To get the risk ratio for the effect of quitting smoking on weight gain, we again exponentiate the beta coefficient of interest and, in doing so, estimate that those who quit smoking were `r round(exp(coef(fitlbin)["qsmk"]), 3)` times as likely to gain weight versus non-smokers.

[**Try this** Calculate the risk ratio manually and convince yourself that the log-binomial model gave you the correct answer.]{.marginnote .idea}

### Modified Poisson regression

Another way to get a risk ratio using GLMs involves a procedure called modified Poisson regression. "Modified" here refers to a necessary modification of the standard error estimates when using a Poisson regression model to estimate a risk ratio. Again, save the statistical details for later. All we want to know for the moment are the nuts-and-bolts: how to fit the model and how to modify the standard errors.

```{r regression-modpois}
fitmodpois <- glm(
  sbp_hi ~ qsmk,
  data = nhefs,
  family = poisson()
)

summary(fitmodpois)
```

Let's compare the `qsmk` coefficient estimate to the one we got using the log-binomial model:

```{r regression-compare-lbin-modpois}
modcompare <- rbind(
  broom::tidy(fitlbin) %>% mutate(model = "Log-binomial"),
  broom::tidy(fitmodpois) %>% mutate(model = "Modified Poisson")
  ) %>%
  filter(term == "qsmk") %>%
  select(model, estimate, std.error)

modcompare %>%
  knitr::kable()
```

Almost exactly the same point estimate, but we can see that the standard error from the modified Poisson model is considerably larger than that of the log-binomial model's.

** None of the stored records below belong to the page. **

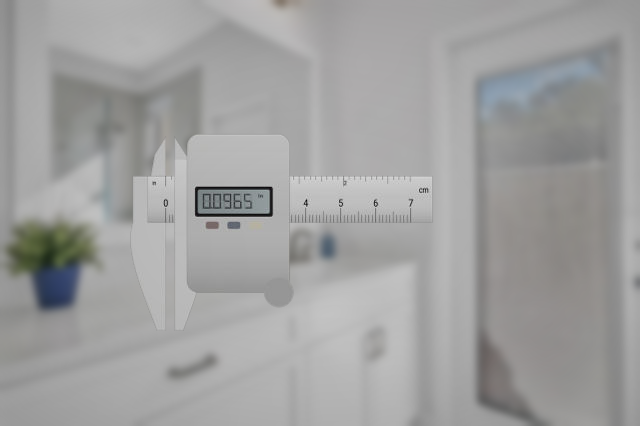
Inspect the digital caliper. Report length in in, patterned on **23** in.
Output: **0.0965** in
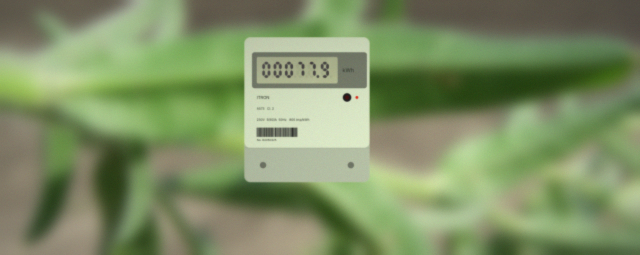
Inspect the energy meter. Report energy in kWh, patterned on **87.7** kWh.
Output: **77.9** kWh
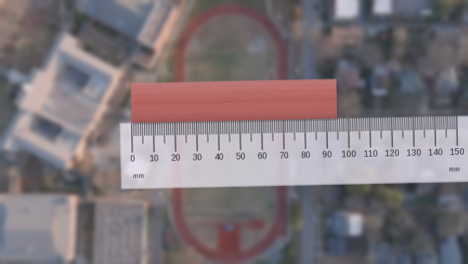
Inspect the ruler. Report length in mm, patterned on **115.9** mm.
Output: **95** mm
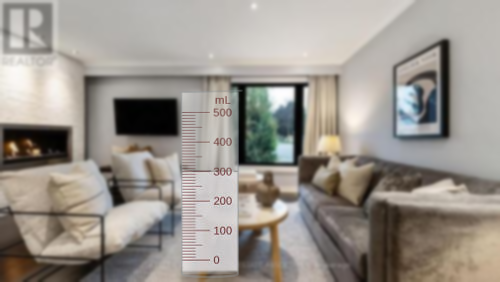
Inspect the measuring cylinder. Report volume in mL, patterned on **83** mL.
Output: **300** mL
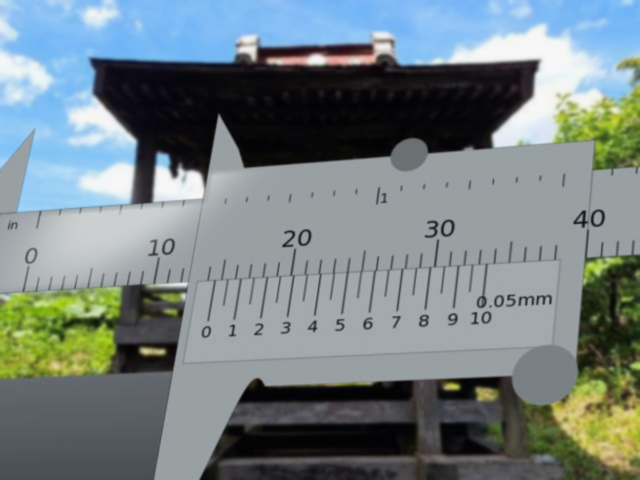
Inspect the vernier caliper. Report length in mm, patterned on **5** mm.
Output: **14.5** mm
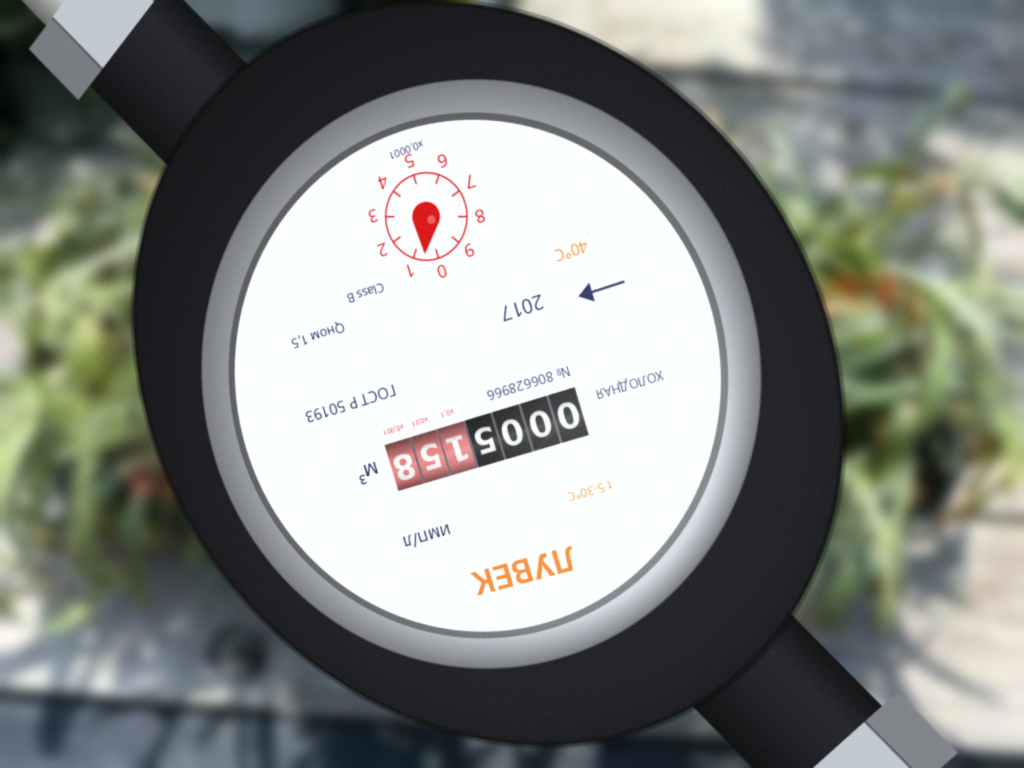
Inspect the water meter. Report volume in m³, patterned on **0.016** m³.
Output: **5.1580** m³
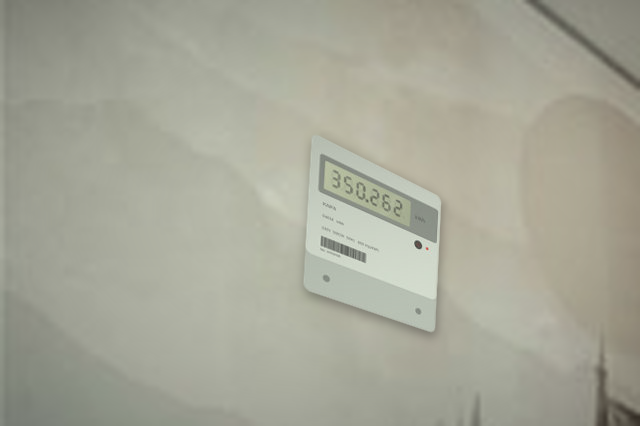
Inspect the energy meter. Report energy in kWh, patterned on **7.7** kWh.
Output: **350.262** kWh
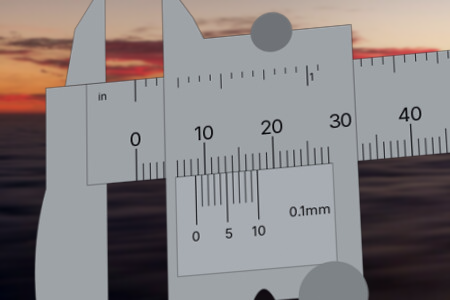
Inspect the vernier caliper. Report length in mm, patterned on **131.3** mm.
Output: **8.6** mm
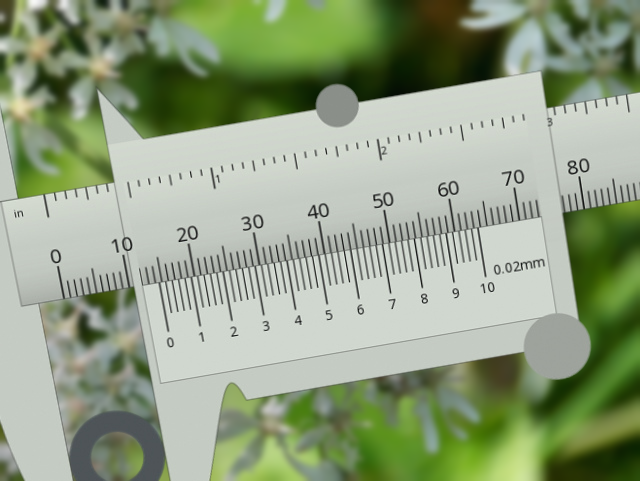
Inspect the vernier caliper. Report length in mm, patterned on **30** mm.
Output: **14.6** mm
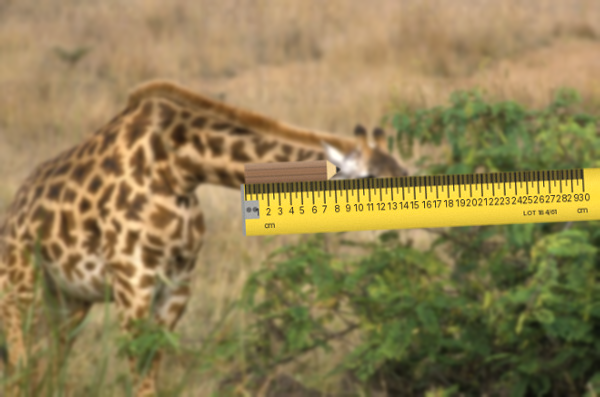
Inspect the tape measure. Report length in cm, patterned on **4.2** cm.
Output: **8.5** cm
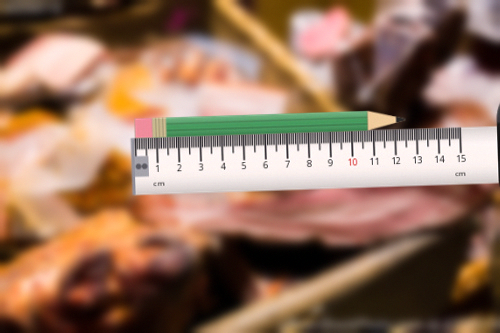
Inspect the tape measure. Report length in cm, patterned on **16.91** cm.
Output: **12.5** cm
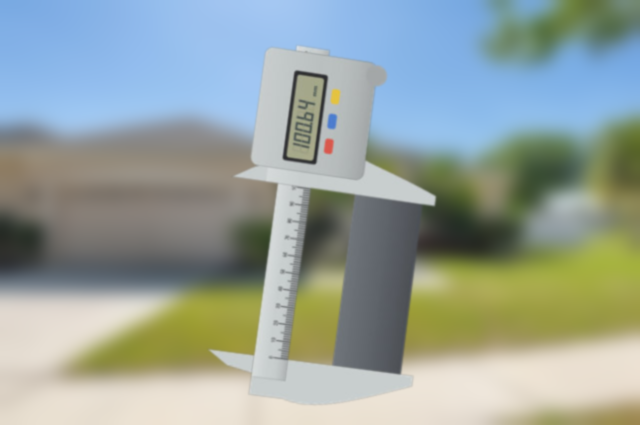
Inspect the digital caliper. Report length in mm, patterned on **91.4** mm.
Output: **100.64** mm
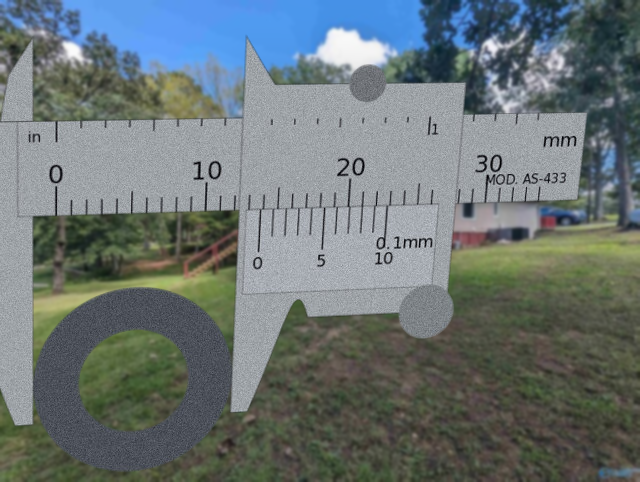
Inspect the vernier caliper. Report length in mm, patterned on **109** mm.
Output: **13.8** mm
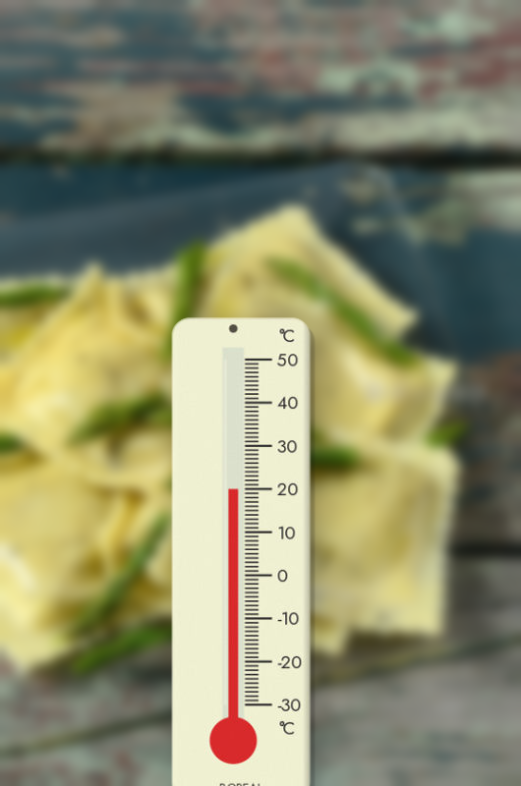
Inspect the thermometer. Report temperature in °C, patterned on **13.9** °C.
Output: **20** °C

To get a correct standard error for the modified Poisson model, we need to use a "robust" estimate of this error, also called the sandwich estimator:

```{r sandwich}
# sandwich() provided by the sandwich package
# first, get the variance-covariance matrix
swvar_modpois <- sandwich::sandwich(fitmodpois)

# extract the variance of the qsmk coefficient and
# take the square root to get the standard error
sqrt(swvar_modpois[2, 2])
```

Compare this modified standard error to that of the log-binomial model. We've accounted for the conservative estimate in the original modified Poisson model.

For more complex models, the log-binomial and modified Poisson models may provide slightly different answers. Each has other benefits and drawbacks that you will learn about if and when you take a class that introduces these methods.